The process essentially begins as water percolates through the earth’s surface in its endless cycle of evaporation, condensation, precipitation and collection. Eventually, water descends through super-heated rock and magma, gaining a three- to five-degree increase for every 300 feet of depth. Under pressure, the heated water begins to rise, following cracks and fissures in the rock, eventually making its way to the surface. On the way, it picks up a host of minerals, such as sulfur, silica, calcium, potassium, etc., and if the water retains heat, emerges in the form of hot springs.
While the research has yet to determine the exact size and characteristics of the hot spring, measurements put the Great Pagosa into the pages of the Guinness Book of World Records as the deepest hot spring in the world.
In August 2011, when a 1,002-foot long plumb line was dropped into the “mother spring,” it didn’t hit the bottom; instead, the plumb line ran out.

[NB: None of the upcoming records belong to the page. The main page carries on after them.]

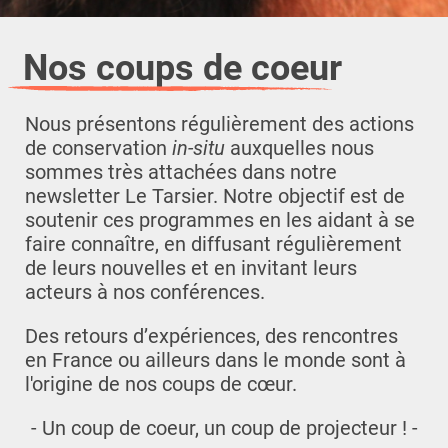
Nos coups de coeur
Nous présentons régulièrement des actions
de conservation
in-situ
auxquelles nous
sommes très attachées dans notre
newsletter Le Tarsier. Notre objectif est de
soutenir ces programmes en les aidant à se
faire connaître, en diffusant régulièrement
de leurs nouvelles et en invitant leurs
acteurs à nos conférences.
Des retours d’expériences, des rencontres
en France ou ailleurs dans le monde sont à
l'origine de nos coups de cœur.
- Un coup de coeur, un coup de projecteur ! -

So, while the official measurement is now 1,002 feet, the true depth remains unknown. In fact, a previous attempt at measurement using a 2,500-foot plumb line culminated in results similar to those from Guinness: Before the plumb line reached the bottom of the spring, the line ran out.
The Zen of here and now
While, for the time being, the mystery of the aquifer’s ultimate depth remains unsolved, it is the mystery of our water’s ability to soothe, heal and relax even the most harried soul that appears to take center stage.
And what is known — that the birth of The Great Pagosa Hot Spring begins well above our heads, forms well beneath our feet, and then realizes itself to the benefit of tired muscles and spent spirits — seems hardly worth a thought. Especially when, after it all comes together, a simple sigh is all that needs to be said.